The release added, “At no time were weapons of any type used by anyone involved in this incident. The Minnesota Bureau of Criminal Apprehension has been called in to investigate this incident at the request of the Minneapolis Police Department. No officers were injured in the incident. Body worn cameras were on and activated during this incident.”
In a news conference after outrage erupted over the video and death, Minneapolis Police Chief Medaria Arradondo said he asked for the federal investigation because there was “additional information that I had received that quite frankly, from community sources, that just provided more context than I had preliminarily.”
A Series of Complaints Was Filed Against an Officer Tou Thao in Minneapolis & He Was Accused of Excessive Force in Another Incident
City records show a settlement in an excessive force lawsuit involving Thao. “Approving the settlement of the lawsuit Lamar Ferguson v. Robert Thunder, Tou Thao, and the City of Minneapolis, (Court File No. 17-cv-01110), by payment of $25,000 to Lamar Ferguson and his attorneys, Leventhal PLLC, and authorizing the City Attorney’s Office to execute any documents necessary to effectuate the settlement,” they say.
According to the Minneapolis Star Tribune, Thao “started with the department as a community service officer. He went through the academy in 2009. He was laid off for two years and returned to the department in 2012.”
The Ferguson case involved Thao and Thunder, also a police officer. Ferguson claimed excessive force, saying he was walking with a pregnant woman when the two officers stopped and searched him without cause. According to the lawsuit, Thao “threw him to the ground and began punching him, while Thunder kicked him,” the Star Tribune reported.
Ferguson was taken to jail in his underwear and T-shirt after going to the hospital, according to the Star Tribune.
Thao said in a deposition that he punched Ferguson only when his hand slipped out of handcuffs, the newspaper reported.
“He tries to pull away,” Thao said in the deposition, according to the Star Tribune. “And he puts his hands on me and tries to give me a stiff arm in a way to try to get me off of him. After — at this point he’s actively resisting arrest. He — so I had no choice but to punch him. I punched him in the face. It causes him to pause a bit which gives Officer Thunder the time to come around and help.”

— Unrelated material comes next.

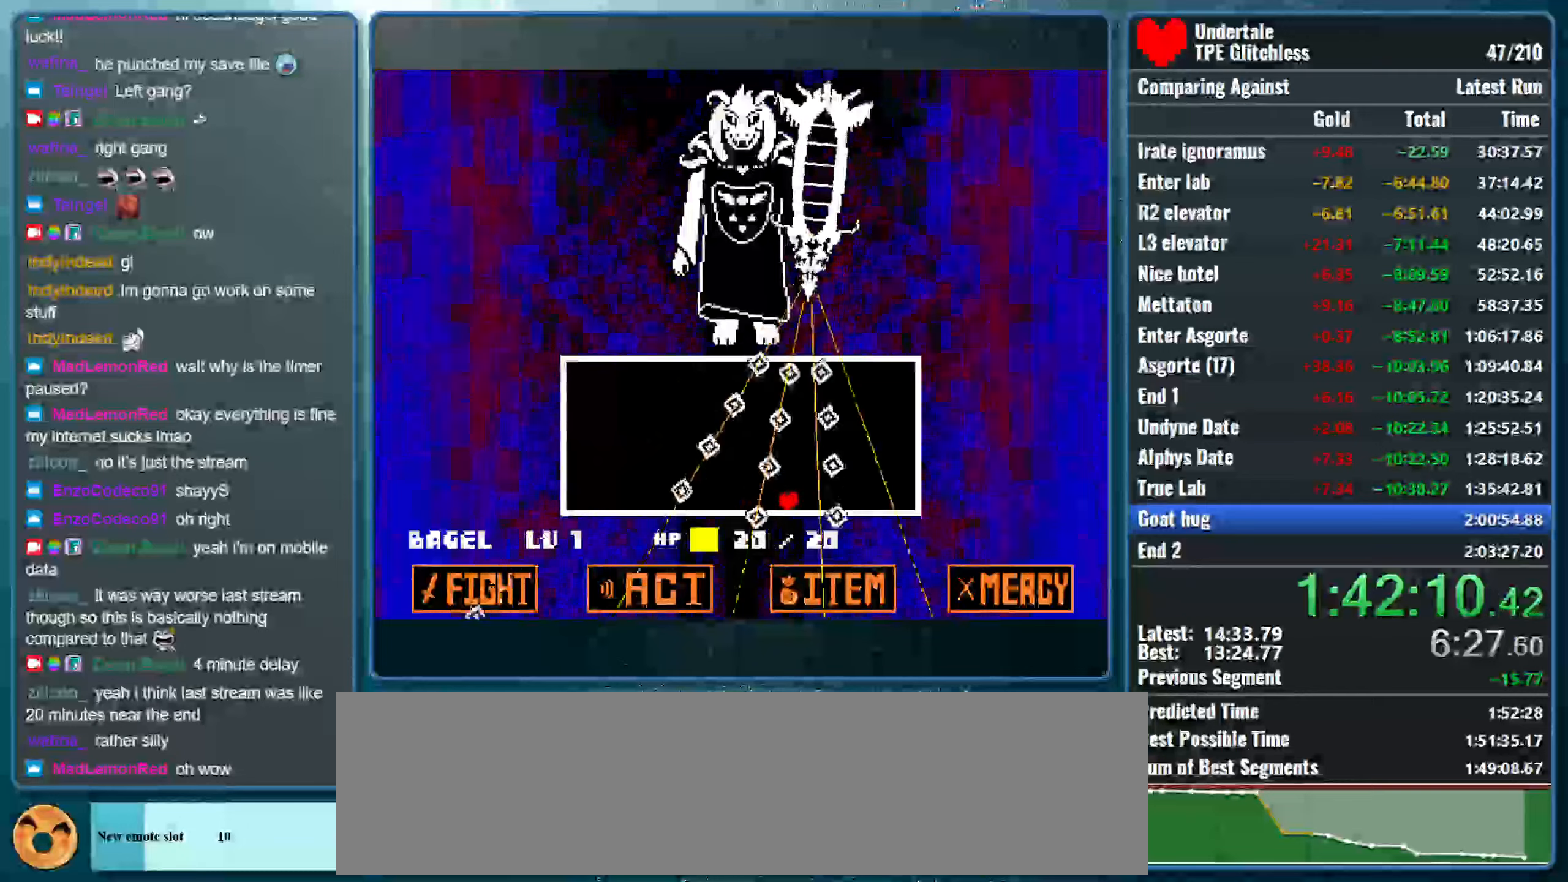
{"keys": ["right", "x"], "events": []}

Multiple complaints come up against a Minneapolis Police Officer named Tou Thao in the police database but four are listed as “no discipline.” The fifth is listed as open. The details of the incidents were not clear.

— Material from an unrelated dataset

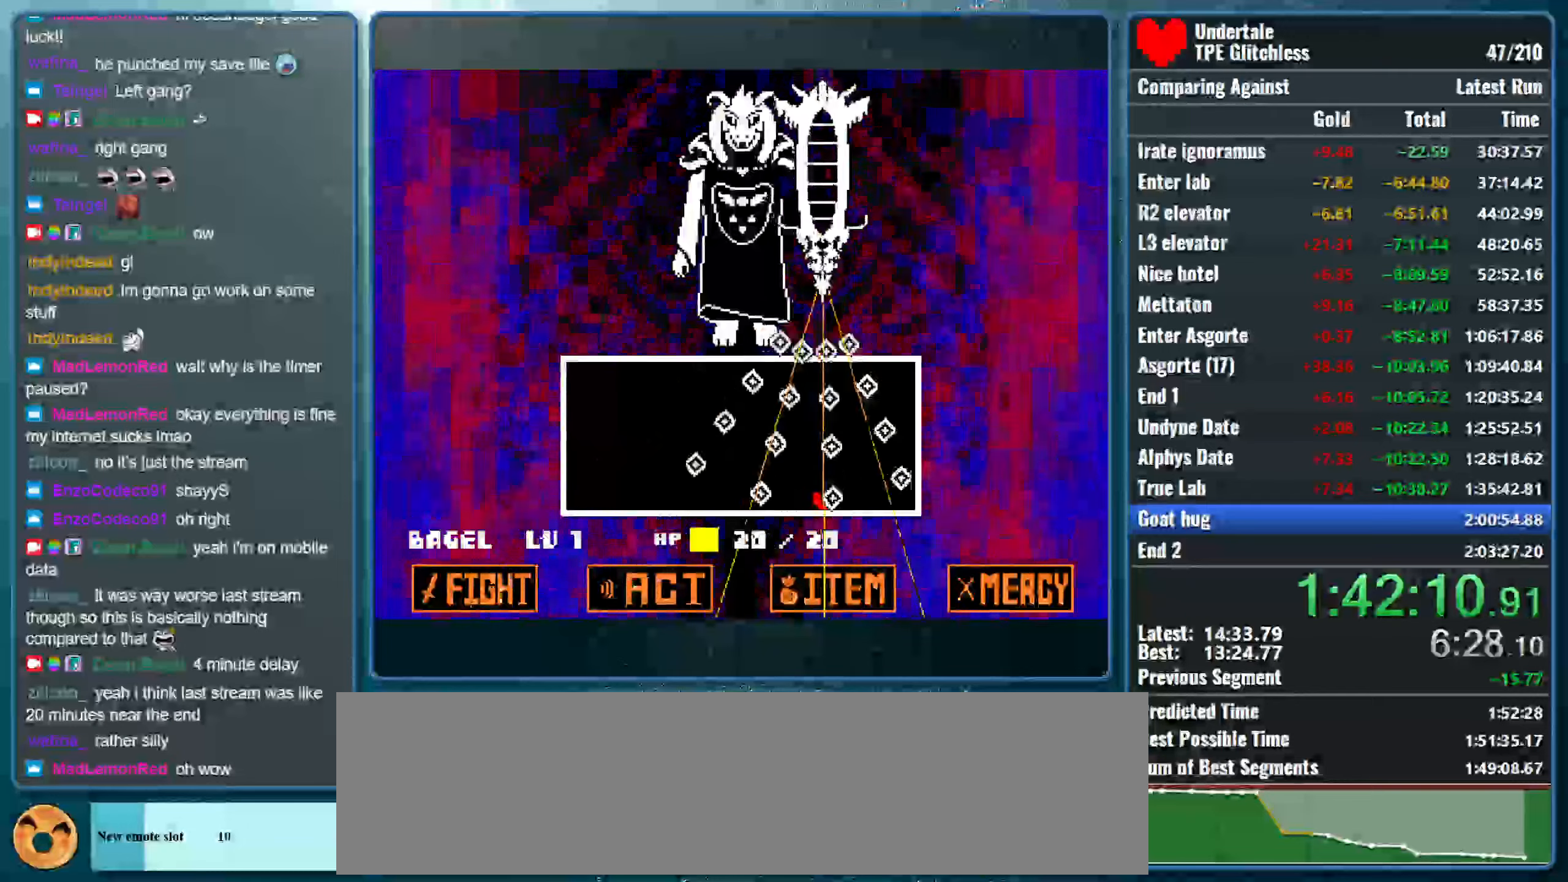
{"keys": ["right", "x"], "events": []}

Heavy has asked the police review board for the details. Heavy has also asked the Minneapolis police spokesman to verify that there isn’t another Tou Thao on the police force.

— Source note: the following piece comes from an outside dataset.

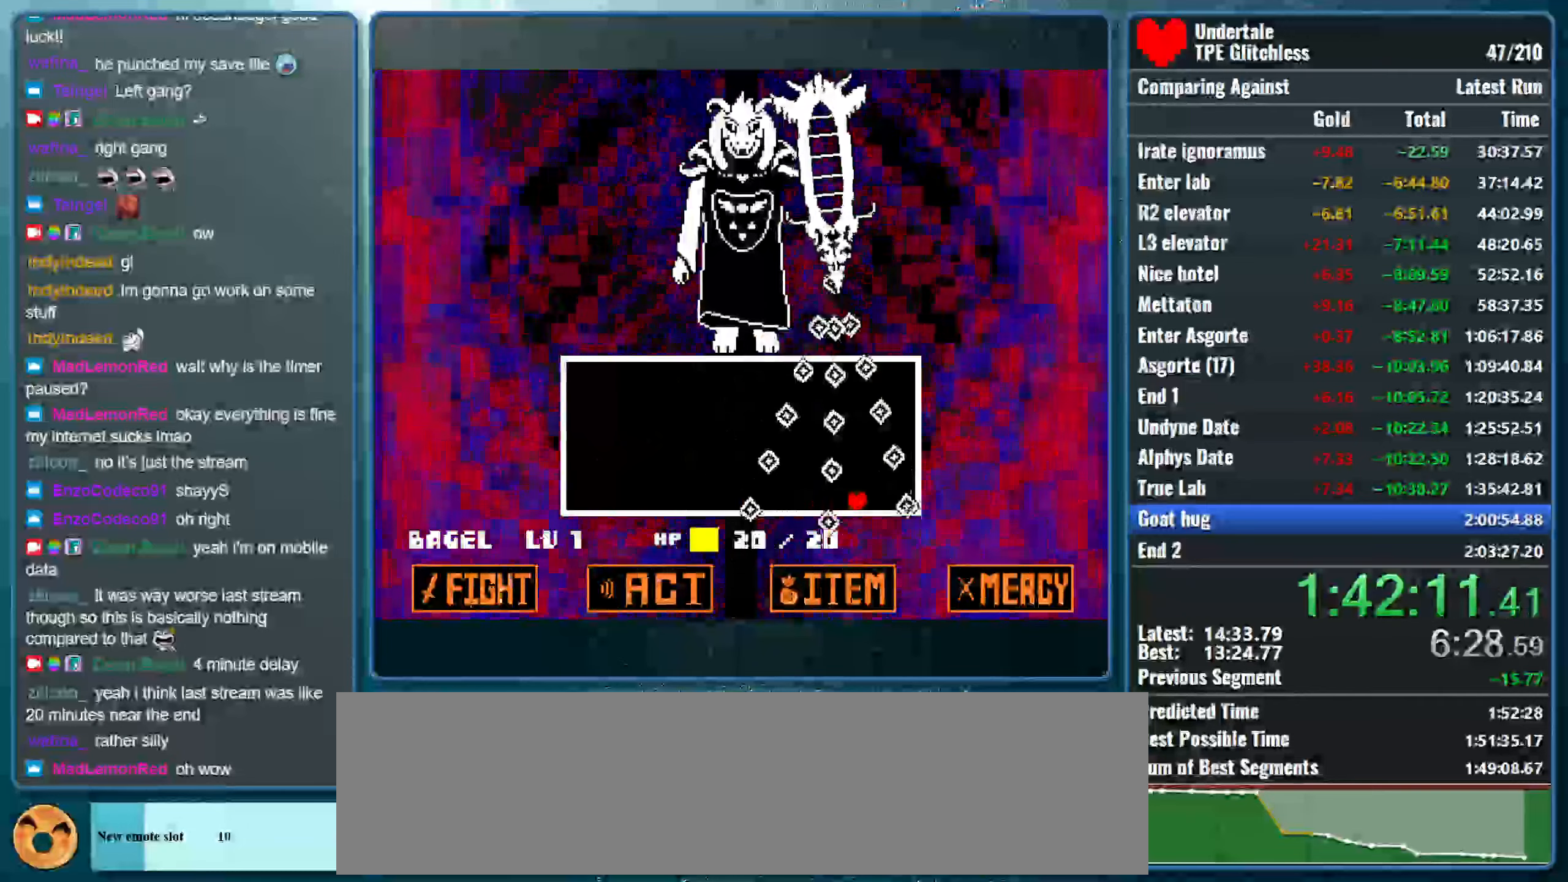
{"keys": ["right", "x"], "events": []}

A 2014 appellate case mentions an Officer Tou Thao:
On August 8, 2012, a Minneapolis police dispatcher received a 911 call about a male harassing a female in a parking lot near Tenth Street and Portland Avenue. Minneapolis Police Officer Tou Thao responded to the call and spoke with the victim, I.A., who stated that her ex-boyfriend threatened her with a six-inch kitchen knife. I.A. stated that the ex-boyfriend wanted her to go somewhere with him, and, when she refused, he took a knife out of his pocket and threatened to kill her if she did not go with him. I.A. told Thao that the ex-boyfriend only threatened her and did not touch her. But on the domestic-violence form that Thao had I.A. complete, she reported that the ex-boyfriend pushed her, kicked her, and pulled her hair. Thao did not see any injuries on I.A. and did not ask about the discrepancies between her oral statements and the written form. Thao and his partner were unable to locate the suspect.
A suspect was later located. The court sided against the defendant, who challenged his conviction.